Anyway, for a first time passport with a naturalization certificate that has the name that you want to appear in the passport there should be no need for additional documents or translated/sealed consular documents. This is what the passport agency told you, but I guess it was a bit too late for you because you have already sent the application. As I said, I hope you get your original documents back.
 
No there wasn't a previous passport. This is her first US passport that she's applying for. So, the point I'm making is that because in cases where a name change has happened after a previous passport was issued it's necessary to support that name change and therefore the postal employees think that it all cases name change documentation is required whenever there's been a name change regardless of whether it happened prior to the naturalization certificate/previous passport being issued or not.

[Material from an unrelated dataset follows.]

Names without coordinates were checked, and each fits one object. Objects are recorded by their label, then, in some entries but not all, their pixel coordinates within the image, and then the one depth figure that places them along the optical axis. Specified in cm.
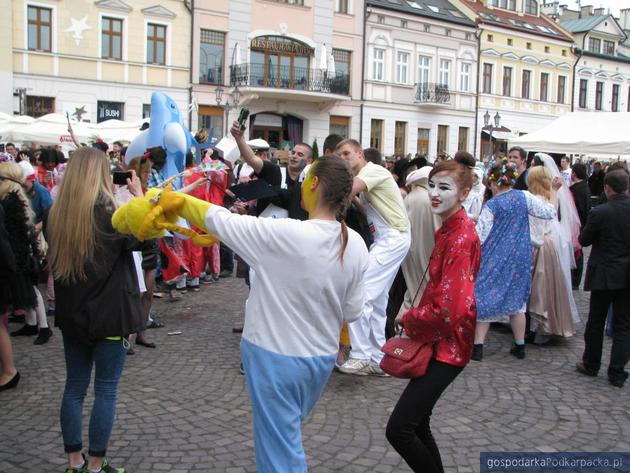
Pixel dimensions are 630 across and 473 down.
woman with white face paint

I called this post office multiple times and instead of telling me to call the passport agency because they don't think they are 100% correct they chose to not to. It's very frustrating because when you call to rationalize their conclusions they take offence because you are second guessing them. I'm especially offended that even when I called another postal branch as soon as they knew I had already received an opinion from another branch they refused to tell me anything. They wouldn't even comment on what the actual policy was for fear of undermining another branch.

All the time I had the suspicion they were wrong but didn't think I could call up the passport agency and get an answer from them. The passport agency told me that if I had called them originally they could have given me an address whereby I could avoid the postal employees because even if I had told them they were wrong and that that came from the passport agency they wouldn't have accepted our application.
 
On hindsight you should have just dumped the first post office and go to another one without telling them you had already got an opinion from the first post office. Just basically get there with your computer filled DS-11 the naturalization certificate, the drivers license and that's it. Usually the advice here is that if you don't get what you want in one post office it pays trying in another one. Not all the post offices are completely consistent. I agree with you that it was not necessary to send the name change documentation when the naturalization certificate had already been issued under the new name.